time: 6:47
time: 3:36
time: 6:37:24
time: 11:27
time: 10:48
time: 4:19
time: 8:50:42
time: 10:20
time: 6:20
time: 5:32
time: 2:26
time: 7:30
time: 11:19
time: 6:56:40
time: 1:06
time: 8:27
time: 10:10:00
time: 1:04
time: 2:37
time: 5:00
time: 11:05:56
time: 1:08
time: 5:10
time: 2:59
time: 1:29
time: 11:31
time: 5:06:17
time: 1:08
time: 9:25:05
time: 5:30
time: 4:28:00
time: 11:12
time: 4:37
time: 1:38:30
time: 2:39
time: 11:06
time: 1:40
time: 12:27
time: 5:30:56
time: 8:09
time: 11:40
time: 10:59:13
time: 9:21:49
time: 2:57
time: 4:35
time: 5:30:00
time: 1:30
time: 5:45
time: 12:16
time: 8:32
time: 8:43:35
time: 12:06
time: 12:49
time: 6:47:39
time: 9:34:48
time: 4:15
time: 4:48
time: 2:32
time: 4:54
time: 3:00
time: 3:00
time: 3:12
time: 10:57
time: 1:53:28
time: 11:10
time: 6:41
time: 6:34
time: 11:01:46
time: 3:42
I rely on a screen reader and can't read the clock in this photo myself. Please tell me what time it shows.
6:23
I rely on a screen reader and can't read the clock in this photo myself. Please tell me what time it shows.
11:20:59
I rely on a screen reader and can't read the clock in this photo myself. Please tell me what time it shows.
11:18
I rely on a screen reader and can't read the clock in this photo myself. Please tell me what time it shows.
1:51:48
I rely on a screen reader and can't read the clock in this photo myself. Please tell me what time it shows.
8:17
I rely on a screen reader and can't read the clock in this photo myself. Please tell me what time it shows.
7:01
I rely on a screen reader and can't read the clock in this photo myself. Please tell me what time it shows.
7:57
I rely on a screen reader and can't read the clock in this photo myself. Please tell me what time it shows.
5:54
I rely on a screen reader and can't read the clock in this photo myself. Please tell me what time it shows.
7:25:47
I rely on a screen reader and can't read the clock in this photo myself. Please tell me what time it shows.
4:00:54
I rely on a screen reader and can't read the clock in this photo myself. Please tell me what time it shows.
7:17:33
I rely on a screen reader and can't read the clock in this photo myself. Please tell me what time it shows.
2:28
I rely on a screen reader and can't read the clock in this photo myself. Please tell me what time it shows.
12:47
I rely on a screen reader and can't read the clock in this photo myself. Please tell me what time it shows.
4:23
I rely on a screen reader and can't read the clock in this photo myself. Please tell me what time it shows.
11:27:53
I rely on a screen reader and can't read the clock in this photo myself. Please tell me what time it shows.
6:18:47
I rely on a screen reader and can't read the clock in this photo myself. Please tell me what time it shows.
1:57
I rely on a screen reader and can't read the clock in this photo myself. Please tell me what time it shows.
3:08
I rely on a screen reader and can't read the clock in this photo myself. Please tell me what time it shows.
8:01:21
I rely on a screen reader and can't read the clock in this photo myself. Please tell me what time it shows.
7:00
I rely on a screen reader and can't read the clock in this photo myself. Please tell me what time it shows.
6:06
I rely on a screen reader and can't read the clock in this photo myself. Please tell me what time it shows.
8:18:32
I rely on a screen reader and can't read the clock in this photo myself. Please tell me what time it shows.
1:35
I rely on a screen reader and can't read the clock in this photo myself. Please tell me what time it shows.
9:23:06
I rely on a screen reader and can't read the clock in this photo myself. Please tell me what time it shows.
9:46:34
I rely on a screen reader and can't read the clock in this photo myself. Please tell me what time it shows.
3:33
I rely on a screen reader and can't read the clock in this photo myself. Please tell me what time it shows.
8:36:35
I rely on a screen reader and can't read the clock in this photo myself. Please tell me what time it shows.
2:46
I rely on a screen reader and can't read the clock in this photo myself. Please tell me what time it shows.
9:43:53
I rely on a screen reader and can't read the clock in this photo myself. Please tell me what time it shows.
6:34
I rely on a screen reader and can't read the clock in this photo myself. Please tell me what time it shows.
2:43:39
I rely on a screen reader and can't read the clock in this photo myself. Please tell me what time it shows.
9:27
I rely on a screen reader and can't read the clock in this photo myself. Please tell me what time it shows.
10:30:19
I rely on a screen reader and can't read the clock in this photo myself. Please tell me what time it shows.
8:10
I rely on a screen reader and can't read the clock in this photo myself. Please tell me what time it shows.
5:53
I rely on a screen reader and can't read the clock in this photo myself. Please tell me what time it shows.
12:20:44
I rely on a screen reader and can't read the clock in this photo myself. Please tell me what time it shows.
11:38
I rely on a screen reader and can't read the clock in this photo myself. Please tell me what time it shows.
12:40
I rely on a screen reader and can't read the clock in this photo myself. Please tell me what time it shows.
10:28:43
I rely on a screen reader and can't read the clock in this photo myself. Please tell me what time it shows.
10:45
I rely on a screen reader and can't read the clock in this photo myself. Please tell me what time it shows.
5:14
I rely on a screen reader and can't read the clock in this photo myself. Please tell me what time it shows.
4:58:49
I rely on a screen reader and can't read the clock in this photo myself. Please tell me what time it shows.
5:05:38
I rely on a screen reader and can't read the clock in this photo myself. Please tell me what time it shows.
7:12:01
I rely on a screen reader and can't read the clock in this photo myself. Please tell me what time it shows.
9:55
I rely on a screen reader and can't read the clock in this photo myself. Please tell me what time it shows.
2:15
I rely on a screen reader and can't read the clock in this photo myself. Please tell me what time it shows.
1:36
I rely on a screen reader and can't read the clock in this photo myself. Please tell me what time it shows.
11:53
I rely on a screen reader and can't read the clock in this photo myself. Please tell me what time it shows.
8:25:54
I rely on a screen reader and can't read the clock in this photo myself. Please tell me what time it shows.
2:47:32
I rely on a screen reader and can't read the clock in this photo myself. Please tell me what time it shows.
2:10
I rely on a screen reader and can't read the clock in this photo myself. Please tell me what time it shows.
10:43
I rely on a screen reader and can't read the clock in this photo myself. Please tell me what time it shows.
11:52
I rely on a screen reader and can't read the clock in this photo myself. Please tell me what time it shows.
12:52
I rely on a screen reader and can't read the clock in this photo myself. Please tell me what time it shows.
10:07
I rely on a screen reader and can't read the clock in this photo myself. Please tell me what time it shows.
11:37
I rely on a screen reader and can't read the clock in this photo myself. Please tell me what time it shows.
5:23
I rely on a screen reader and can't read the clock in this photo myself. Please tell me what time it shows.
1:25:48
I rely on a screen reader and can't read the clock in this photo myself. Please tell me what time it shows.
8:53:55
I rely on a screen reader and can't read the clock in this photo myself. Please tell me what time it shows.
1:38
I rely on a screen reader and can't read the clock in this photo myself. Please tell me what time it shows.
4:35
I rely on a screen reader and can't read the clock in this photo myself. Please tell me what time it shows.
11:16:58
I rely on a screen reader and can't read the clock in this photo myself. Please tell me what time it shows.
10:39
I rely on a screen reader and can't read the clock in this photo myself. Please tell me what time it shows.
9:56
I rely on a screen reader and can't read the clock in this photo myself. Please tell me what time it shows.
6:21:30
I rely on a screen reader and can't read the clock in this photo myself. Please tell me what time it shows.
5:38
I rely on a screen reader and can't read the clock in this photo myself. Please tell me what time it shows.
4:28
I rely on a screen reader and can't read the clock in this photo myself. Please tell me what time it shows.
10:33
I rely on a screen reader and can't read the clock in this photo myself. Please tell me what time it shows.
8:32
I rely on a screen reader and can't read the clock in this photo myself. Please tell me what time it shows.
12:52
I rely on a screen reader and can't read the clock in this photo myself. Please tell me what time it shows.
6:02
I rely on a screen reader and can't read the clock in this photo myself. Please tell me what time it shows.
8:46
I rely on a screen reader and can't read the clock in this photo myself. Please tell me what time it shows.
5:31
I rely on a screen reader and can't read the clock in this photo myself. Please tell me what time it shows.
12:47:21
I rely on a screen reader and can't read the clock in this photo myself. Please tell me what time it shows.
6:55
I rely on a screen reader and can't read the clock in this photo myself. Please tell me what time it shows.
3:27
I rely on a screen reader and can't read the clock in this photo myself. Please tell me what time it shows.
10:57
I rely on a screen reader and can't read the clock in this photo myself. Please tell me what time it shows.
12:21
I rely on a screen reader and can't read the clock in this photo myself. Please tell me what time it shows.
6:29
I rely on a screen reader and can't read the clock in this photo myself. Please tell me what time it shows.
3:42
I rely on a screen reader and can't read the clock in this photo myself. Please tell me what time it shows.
══════════
WORK TO BE COMPLETED
Retype the data above character for character, from its very first line down to and including the line that contains "time: 11:01:46".

SOLUTION TO THIS PROBLEM
time: 6:47
time: 3:36
time: 6:37:24
time: 11:27
time: 10:48
time: 4:19
time: 8:50:42
time: 10:20
time: 6:20
time: 5:32
time: 2:26
time: 7:30
time: 11:19
time: 6:56:40
time: 1:06
time: 8:27
time: 10:10:00
time: 1:04
time: 2:37
time: 5:00
time: 11:05:56
time: 1:08
time: 5:10
time: 2:59
time: 1:29
time: 11:31
time: 5:06:17
time: 1:08
time: 9:25:05
time: 5:30
time: 4:28:00
time: 11:12
time: 4:37
time: 1:38:30
time: 2:39
time: 11:06
time: 1:40
time: 12:27
time: 5:30:56
time: 8:09
time: 11:40
time: 10:59:13
time: 9:21:49
time: 2:57
time: 4:35
time: 5:30:00
time: 1:30
time: 5:45
time: 12:16
time: 8:32
time: 8:43:35
time: 12:06
time: 12:49
time: 6:47:39
time: 9:34:48
time: 4:15
time: 4:48
time: 2:32
time: 4:54
time: 3:00
time: 3:00
time: 3:12
time: 10:57
time: 1:53:28
time: 11:10
time: 6:41
time: 6:34
time: 11:01:46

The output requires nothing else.